Nominated for 21 Emmys including for Outstanding Drama Series, a category it won in 2017, Hulu’s The Handmaid’s Tale stars Elizabeth Moss as June Osborne in a dystopian future where she lives under a fundamentalist theocratic dictatorship. The fourth season starts with June being taken to a safehouse by other handmaids, after being badly injured in the events of the Season 3 finale.
The episode, titled “Home,” written by Yahlin Chang, is a nominee in the Outstanding Writing for a Drama Series category. It begins with June officially requesting asylum in Canada. As she struggles with the prospect of her freedom, she is reunited with loved ones and her nemesis, Serena (Yvonne Stahovski).
'Handmaid's Tale' Season Finale: Joe Fiennes & Showrunner Bruce Miller On That Bloody Ending, Why It Had To Happen, & What's Next For The Hulu Series
Here, the Emmy-nominated Chang answers some questions about her work on the episode as part of Deadline’s It Starts on the Page, a series showcasing scripts from this year’s Emmy-nominated programs and the writers who brought them to life.
DEADLINE: What was the inspiration behind the script for this episode?
YAHLIN CHANG: After everything June’s gone through, she gets the fairy-tale ending we’ve all been wanting for her – she is FINALLY out of Gilead. I was so lucky to get to write PAST that, to what would really happen after the fairy tale ends. Based on conversations with our U.N. consultant, because June’s such a high-value intelligence asset, she would instantly be brought to a very nice, very secure location to be debriefed. This worked perfectly for our story because the fairy tale continues – she’s whisked off to a luxury hotel and given delicious food, money for clothing, etc. – and what this luxury treatment does is that it makes her feel worse. The trauma of Gilead, everything she had to do to survive there, leaving her daughter and her friend behind, feeling responsible for her friends’ deaths – all of that has filled her with guilt and shame and self-loathing. And the dissonance between how she feels about herself and how everyone in Canada is treating her – being so kind, understanding, patient, pampering her – just makes her feel even more ashamed. Essentially, her trauma prevents her from getting her fairy-tale ending. In Gilead, her anger and her desire for vengeance are what kept her alive, what gave her purpose and meaning. For all its faults, Gilead was a place where June knew who she was. She doesn’t know who she is in lovely Canada. Where does she put all her hate and rage? Ironically, she doesn’t really find her “home” (episode title) until she finds the perfect repository for her rage – Serena. She can turn all her shame and self-hatred out towards Serena. In the saddest way possible, Serena is her “home.” And then in the VO at the end of the episode, when June describes Serena as pathological, toxic and abusive, June’s really talking about how, underneath it all, she feels about herself – even if that self-knowledge might linger just outside of her conscious understanding.

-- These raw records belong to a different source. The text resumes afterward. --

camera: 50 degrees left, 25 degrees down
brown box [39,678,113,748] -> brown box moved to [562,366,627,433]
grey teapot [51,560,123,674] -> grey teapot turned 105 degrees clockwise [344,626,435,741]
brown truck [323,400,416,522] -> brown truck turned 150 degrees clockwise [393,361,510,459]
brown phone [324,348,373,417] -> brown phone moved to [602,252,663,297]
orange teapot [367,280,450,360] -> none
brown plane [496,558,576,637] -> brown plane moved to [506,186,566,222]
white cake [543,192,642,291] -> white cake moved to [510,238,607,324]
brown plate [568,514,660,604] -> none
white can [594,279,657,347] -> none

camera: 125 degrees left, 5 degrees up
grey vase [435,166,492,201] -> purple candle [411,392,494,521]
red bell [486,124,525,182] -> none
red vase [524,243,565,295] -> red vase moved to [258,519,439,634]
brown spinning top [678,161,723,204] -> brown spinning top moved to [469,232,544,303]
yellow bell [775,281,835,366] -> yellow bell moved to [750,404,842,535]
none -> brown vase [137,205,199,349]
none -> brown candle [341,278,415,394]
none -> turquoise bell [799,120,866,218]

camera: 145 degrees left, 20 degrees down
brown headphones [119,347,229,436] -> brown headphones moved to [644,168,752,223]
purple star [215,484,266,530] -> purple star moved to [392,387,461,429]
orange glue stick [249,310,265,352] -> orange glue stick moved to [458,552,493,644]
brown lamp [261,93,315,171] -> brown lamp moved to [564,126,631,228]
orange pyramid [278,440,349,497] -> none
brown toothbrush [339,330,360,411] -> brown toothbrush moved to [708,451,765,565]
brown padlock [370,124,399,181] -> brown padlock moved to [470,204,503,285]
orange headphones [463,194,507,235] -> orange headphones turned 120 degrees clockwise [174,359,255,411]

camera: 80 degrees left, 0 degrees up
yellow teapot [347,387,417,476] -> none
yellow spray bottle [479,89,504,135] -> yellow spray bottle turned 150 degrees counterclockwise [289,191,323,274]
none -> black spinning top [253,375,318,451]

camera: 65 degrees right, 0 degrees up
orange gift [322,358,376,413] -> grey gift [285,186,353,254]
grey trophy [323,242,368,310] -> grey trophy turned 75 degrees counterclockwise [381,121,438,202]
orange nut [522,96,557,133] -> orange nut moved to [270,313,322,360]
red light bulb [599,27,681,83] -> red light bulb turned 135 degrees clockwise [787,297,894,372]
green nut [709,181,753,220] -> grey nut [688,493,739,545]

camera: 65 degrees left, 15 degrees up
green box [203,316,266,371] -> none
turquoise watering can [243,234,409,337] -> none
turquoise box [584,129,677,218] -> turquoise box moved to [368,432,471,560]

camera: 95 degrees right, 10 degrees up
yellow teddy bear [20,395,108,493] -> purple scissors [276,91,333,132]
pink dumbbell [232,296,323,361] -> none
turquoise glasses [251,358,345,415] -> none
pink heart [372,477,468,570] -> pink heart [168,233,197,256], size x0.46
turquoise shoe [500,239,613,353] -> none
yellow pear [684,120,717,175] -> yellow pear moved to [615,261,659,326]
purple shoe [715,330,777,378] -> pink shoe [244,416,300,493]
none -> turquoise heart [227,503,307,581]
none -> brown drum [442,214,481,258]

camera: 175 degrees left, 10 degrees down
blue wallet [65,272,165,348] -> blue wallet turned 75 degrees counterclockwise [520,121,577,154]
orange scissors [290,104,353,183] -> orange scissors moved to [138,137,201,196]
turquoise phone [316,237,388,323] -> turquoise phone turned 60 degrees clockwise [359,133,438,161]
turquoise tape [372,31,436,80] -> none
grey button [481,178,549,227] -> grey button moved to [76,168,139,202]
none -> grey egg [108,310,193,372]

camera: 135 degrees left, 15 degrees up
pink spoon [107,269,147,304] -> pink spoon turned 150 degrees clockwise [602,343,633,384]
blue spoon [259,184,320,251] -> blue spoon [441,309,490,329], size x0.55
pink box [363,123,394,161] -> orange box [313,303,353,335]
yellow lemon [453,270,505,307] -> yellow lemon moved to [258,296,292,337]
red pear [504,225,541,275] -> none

DEADLINE: What is your favorite line from the script?
CHANG: June to Serena: “You want to know why God made you pregnant? So that when He kills your baby inside your womb you’ll feel a fraction of the pain you inflicted on us when you tore our children out of our arms. Do you understand me? Do you understand me?”
(Earlier in the episode, June has a panic attack in the supermarket and flashes back to when Serena roared “Do you understand me?” to her way back in Season 1.)
DEADLINE: What was the most difficult scene to write?
CHANG: June confronting Serena was actually fun to write because after all of June’s confusion and shock being in Canada, there was something extremely clarifying in her being able to confront Serena. They’re in a total reversal of their positions in Gilead because in this scene in Canada, June, deliciously, has all the power. The most emotionally difficult scene to write was the first truly intimate conversation between June and Luke when Luke apologizes for having failed June for not getting her or their daughter out of Gilead. He’s just so sad and ashamed, and she feels guilty for the same thing he does. It’s two incredibly traumatized people feeling guilty and bad about themselves. This is where having incredible actors like Elisabeth Moss, OT Fagbenle and Yvonne Strahovski to write for is both privilege and inspiration. I look at the blank computer screen, imagine the characters in a room together, imagine what they’re feeling, along with what feelings they’re running away from and trying to hide from themselves, wind up and go — just let them talk. In a weird way, sometimes it feels like the characters are telling me what they should be saying — and I just type it down.
DEADLINE: How many rewrites did the script go through?
CHANG: My rewrites for this script were for production issues – ever-changing Covid restrictions, actor availability, scenes we couldn’t shoot logistically because they wouldn’t fit into our allotted time or budget. Since we block shoot, we were prepping and shooting episodes 406 (“Vows”) and 407 (“Home”) together, and 406 was a very expensive and logistically complicated episode, so wrestling with time and budget for these two episodes together necessitated many production revisions.